Exercise materials:
——
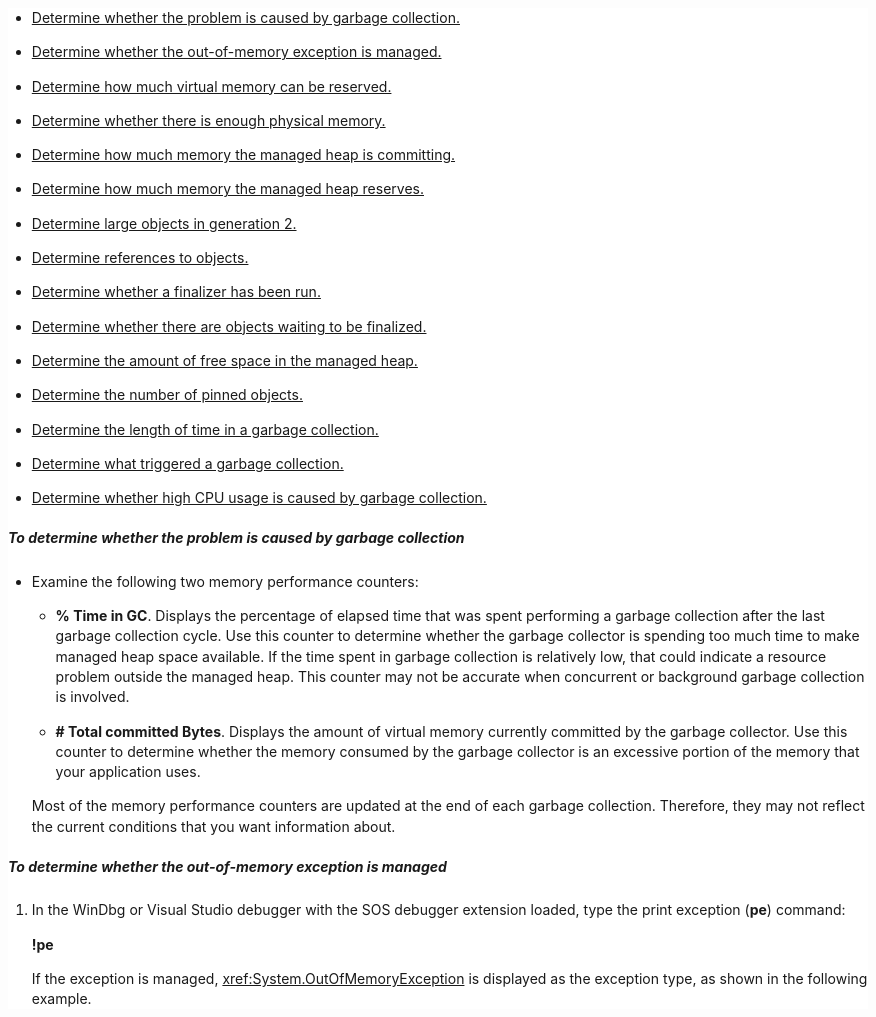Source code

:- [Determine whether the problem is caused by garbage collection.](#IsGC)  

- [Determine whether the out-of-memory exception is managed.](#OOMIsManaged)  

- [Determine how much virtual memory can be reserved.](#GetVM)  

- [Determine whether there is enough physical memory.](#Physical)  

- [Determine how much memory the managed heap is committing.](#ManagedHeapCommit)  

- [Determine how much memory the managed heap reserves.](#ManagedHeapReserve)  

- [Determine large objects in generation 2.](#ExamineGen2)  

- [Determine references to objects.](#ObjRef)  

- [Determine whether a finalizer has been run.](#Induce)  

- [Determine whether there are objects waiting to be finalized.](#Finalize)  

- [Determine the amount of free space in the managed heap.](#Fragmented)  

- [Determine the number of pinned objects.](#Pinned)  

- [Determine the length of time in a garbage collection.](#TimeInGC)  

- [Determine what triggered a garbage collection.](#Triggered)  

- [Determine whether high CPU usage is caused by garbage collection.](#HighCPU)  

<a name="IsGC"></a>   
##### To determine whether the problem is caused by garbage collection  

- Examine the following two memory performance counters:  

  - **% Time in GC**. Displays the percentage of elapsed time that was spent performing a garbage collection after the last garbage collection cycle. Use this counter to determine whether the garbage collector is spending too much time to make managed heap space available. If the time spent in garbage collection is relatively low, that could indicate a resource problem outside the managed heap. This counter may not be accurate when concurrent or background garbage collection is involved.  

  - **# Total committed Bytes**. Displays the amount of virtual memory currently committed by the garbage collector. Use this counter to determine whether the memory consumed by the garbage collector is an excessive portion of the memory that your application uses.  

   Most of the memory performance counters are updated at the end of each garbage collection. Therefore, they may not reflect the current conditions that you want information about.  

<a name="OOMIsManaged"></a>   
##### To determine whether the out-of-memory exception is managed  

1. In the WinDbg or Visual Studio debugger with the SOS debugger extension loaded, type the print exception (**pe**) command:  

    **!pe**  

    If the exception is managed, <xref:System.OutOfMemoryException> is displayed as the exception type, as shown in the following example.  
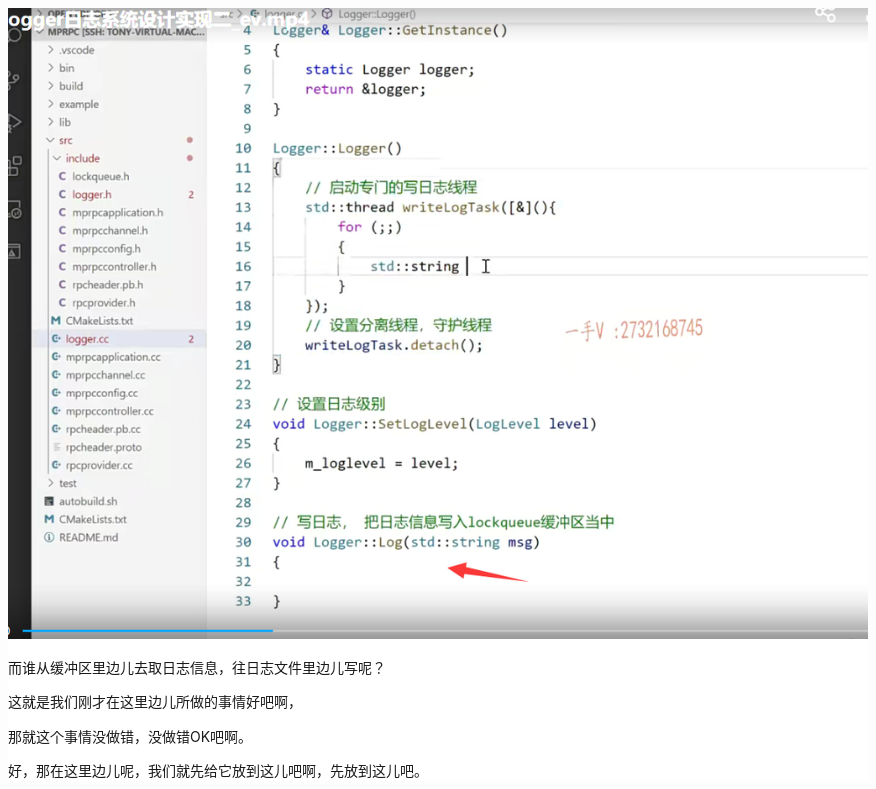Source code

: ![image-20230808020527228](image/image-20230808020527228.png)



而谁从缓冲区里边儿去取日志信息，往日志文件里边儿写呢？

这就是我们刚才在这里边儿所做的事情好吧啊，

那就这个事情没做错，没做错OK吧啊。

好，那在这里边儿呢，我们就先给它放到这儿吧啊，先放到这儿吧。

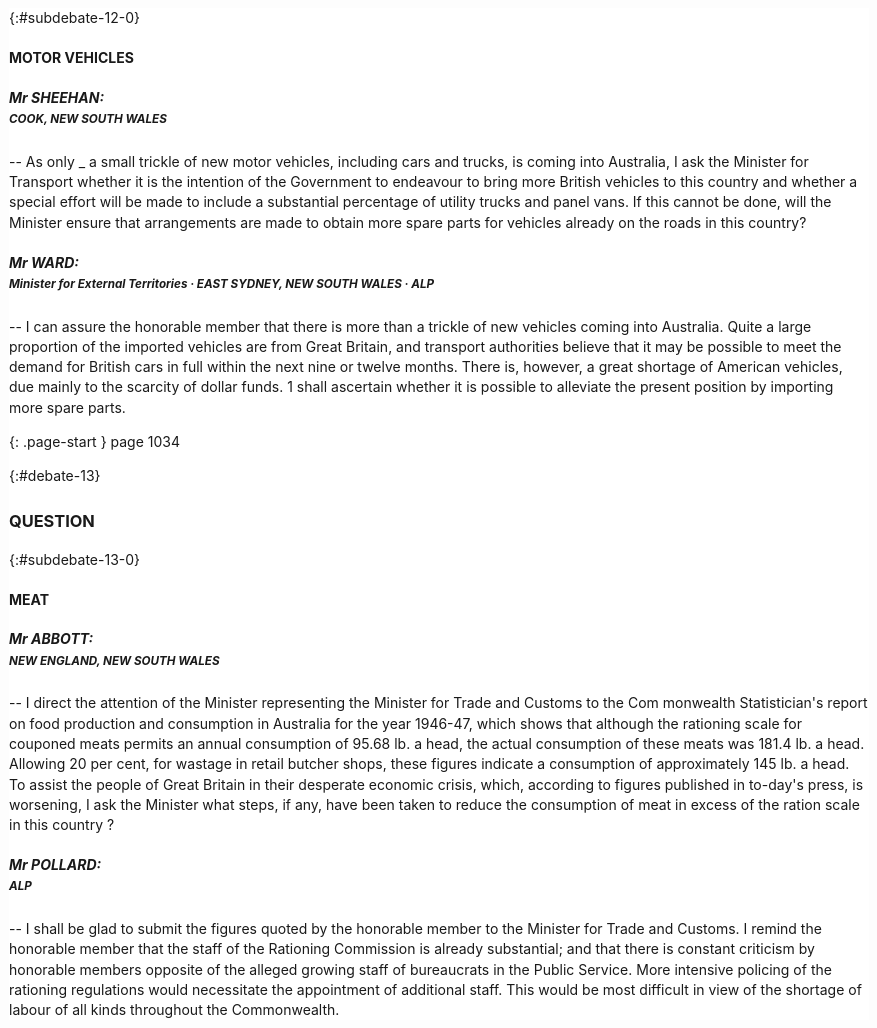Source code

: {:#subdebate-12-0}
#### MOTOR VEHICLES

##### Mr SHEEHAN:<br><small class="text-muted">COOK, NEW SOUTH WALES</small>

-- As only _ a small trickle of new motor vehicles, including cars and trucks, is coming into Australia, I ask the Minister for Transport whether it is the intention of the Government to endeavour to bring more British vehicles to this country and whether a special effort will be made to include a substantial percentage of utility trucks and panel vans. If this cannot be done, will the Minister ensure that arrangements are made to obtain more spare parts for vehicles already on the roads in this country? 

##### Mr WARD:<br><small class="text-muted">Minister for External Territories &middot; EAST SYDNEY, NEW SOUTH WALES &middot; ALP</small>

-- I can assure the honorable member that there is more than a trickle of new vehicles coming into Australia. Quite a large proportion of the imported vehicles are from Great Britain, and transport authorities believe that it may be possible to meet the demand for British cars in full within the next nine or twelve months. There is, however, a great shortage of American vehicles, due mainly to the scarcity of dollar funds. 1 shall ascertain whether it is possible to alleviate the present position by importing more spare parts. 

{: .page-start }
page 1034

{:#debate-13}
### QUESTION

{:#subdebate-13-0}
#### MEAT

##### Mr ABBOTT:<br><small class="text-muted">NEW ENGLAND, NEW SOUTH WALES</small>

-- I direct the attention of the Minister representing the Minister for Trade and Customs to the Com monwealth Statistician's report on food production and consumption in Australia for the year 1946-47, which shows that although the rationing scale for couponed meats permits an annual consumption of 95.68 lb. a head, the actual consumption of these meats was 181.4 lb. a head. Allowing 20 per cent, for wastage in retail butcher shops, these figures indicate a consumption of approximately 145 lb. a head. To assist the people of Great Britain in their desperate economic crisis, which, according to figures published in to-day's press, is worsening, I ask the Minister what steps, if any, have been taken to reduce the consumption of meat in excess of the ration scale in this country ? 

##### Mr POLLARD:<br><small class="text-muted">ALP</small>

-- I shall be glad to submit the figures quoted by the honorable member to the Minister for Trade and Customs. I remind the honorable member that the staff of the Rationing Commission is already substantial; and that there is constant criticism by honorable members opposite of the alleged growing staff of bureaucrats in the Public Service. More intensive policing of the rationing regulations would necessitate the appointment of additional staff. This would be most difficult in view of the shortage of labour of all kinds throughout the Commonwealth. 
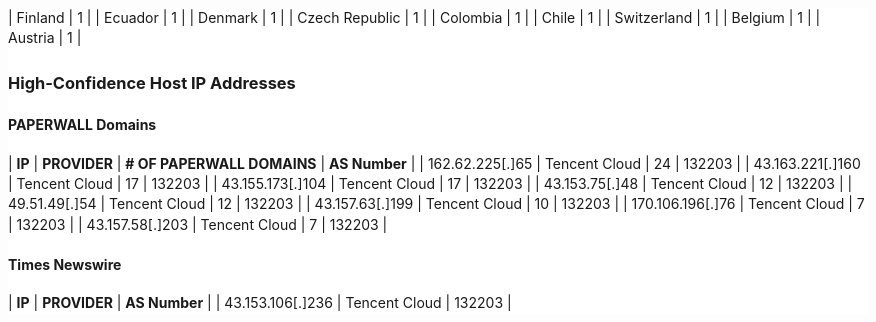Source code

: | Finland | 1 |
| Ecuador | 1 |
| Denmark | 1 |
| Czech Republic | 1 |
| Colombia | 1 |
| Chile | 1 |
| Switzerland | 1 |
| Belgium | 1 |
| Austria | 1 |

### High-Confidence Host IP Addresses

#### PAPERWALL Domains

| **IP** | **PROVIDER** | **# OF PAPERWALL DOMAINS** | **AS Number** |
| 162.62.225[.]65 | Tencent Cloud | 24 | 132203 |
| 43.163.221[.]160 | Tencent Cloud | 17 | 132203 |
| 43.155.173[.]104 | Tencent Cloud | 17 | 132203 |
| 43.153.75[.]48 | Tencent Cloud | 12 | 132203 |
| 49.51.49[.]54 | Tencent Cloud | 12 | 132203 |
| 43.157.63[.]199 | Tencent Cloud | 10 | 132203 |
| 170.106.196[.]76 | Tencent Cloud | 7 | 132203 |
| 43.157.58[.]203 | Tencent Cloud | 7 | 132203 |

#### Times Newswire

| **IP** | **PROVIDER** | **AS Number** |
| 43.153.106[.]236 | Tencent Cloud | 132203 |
——
Print all the entries again exactly as written, but without the pictures.

Problem solution:
Source code

:- [Determine whether the problem is caused by garbage collection.](#IsGC)  

- [Determine whether the out-of-memory exception is managed.](#OOMIsManaged)  

- [Determine how much virtual memory can be reserved.](#GetVM)  

- [Determine whether there is enough physical memory.](#Physical)  

- [Determine how much memory the managed heap is committing.](#ManagedHeapCommit)  

- [Determine how much memory the managed heap reserves.](#ManagedHeapReserve)  

- [Determine large objects in generation 2.](#ExamineGen2)  

- [Determine references to objects.](#ObjRef)  

- [Determine whether a finalizer has been run.](#Induce)  

- [Determine whether there are objects waiting to be finalized.](#Finalize)  

- [Determine the amount of free space in the managed heap.](#Fragmented)  

- [Determine the number of pinned objects.](#Pinned)  

- [Determine the length of time in a garbage collection.](#TimeInGC)  

- [Determine what triggered a garbage collection.](#Triggered)  

- [Determine whether high CPU usage is caused by garbage collection.](#HighCPU)  

<a name="IsGC"></a>   
##### To determine whether the problem is caused by garbage collection  

- Examine the following two memory performance counters:  

  - **% Time in GC**. Displays the percentage of elapsed time that was spent performing a garbage collection after the last garbage collection cycle. Use this counter to determine whether the garbage collector is spending too much time to make managed heap space available. If the time spent in garbage collection is relatively low, that could indicate a resource problem outside the managed heap. This counter may not be accurate when concurrent or background garbage collection is involved.  

  - **# Total committed Bytes**. Displays the amount of virtual memory currently committed by the garbage collector. Use this counter to determine whether the memory consumed by the garbage collector is an excessive portion of the memory that your application uses.  

   Most of the memory performance counters are updated at the end of each garbage collection. Therefore, they may not reflect the current conditions that you want information about.  

<a name="OOMIsManaged"></a>   
##### To determine whether the out-of-memory exception is managed  

1. In the WinDbg or Visual Studio debugger with the SOS debugger extension loaded, type the print exception (**pe**) command:  

    **!pe**  

    If the exception is managed, <xref:System.OutOfMemoryException> is displayed as the exception type, as shown in the following example.  
Source code

: ![image-20230808020527228](image/image-20230808020527228.png)



而谁从缓冲区里边儿去取日志信息，往日志文件里边儿写呢？

这就是我们刚才在这里边儿所做的事情好吧啊，

那就这个事情没做错，没做错OK吧啊。

好，那在这里边儿呢，我们就先给它放到这儿吧啊，先放到这儿吧。

Source code

: {:#subdebate-12-0}
#### MOTOR VEHICLES

##### Mr SHEEHAN:<br><small class="text-muted">COOK, NEW SOUTH WALES</small>

-- As only _ a small trickle of new motor vehicles, including cars and trucks, is coming into Australia, I ask the Minister for Transport whether it is the intention of the Government to endeavour to bring more British vehicles to this country and whether a special effort will be made to include a substantial percentage of utility trucks and panel vans. If this cannot be done, will the Minister ensure that arrangements are made to obtain more spare parts for vehicles already on the roads in this country? 

##### Mr WARD:<br><small class="text-muted">Minister for External Territories &middot; EAST SYDNEY, NEW SOUTH WALES &middot; ALP</small>

-- I can assure the honorable member that there is more than a trickle of new vehicles coming into Australia. Quite a large proportion of the imported vehicles are from Great Britain, and transport authorities believe that it may be possible to meet the demand for British cars in full within the next nine or twelve months. There is, however, a great shortage of American vehicles, due mainly to the scarcity of dollar funds. 1 shall ascertain whether it is possible to alleviate the present position by importing more spare parts. 

{: .page-start }
page 1034

{:#debate-13}
### QUESTION

{:#subdebate-13-0}
#### MEAT

##### Mr ABBOTT:<br><small class="text-muted">NEW ENGLAND, NEW SOUTH WALES</small>

-- I direct the attention of the Minister representing the Minister for Trade and Customs to the Com monwealth Statistician's report on food production and consumption in Australia for the year 1946-47, which shows that although the rationing scale for couponed meats permits an annual consumption of 95.68 lb. a head, the actual consumption of these meats was 181.4 lb. a head. Allowing 20 per cent, for wastage in retail butcher shops, these figures indicate a consumption of approximately 145 lb. a head. To assist the people of Great Britain in their desperate economic crisis, which, according to figures published in to-day's press, is worsening, I ask the Minister what steps, if any, have been taken to reduce the consumption of meat in excess of the ration scale in this country ? 

##### Mr POLLARD:<br><small class="text-muted">ALP</small>

-- I shall be glad to submit the figures quoted by the honorable member to the Minister for Trade and Customs. I remind the honorable member that the staff of the Rationing Commission is already substantial; and that there is constant criticism by honorable members opposite of the alleged growing staff of bureaucrats in the Public Service. More intensive policing of the rationing regulations would necessitate the appointment of additional staff. This would be most difficult in view of the shortage of labour of all kinds throughout the Commonwealth. 
Source code

: | Finland | 1 |
| Ecuador | 1 |
| Denmark | 1 |
| Czech Republic | 1 |
| Colombia | 1 |
| Chile | 1 |
| Switzerland | 1 |
| Belgium | 1 |
| Austria | 1 |

### High-Confidence Host IP Addresses

#### PAPERWALL Domains

| **IP** | **PROVIDER** | **# OF PAPERWALL DOMAINS** | **AS Number** |
| 162.62.225[.]65 | Tencent Cloud | 24 | 132203 |
| 43.163.221[.]160 | Tencent Cloud | 17 | 132203 |
| 43.155.173[.]104 | Tencent Cloud | 17 | 132203 |
| 43.153.75[.]48 | Tencent Cloud | 12 | 132203 |
| 49.51.49[.]54 | Tencent Cloud | 12 | 132203 |
| 43.157.63[.]199 | Tencent Cloud | 10 | 132203 |
| 170.106.196[.]76 | Tencent Cloud | 7 | 132203 |
| 43.157.58[.]203 | Tencent Cloud | 7 | 132203 |

#### Times Newswire

| **IP** | **PROVIDER** | **AS Number** |
| 43.153.106[.]236 | Tencent Cloud | 132203 |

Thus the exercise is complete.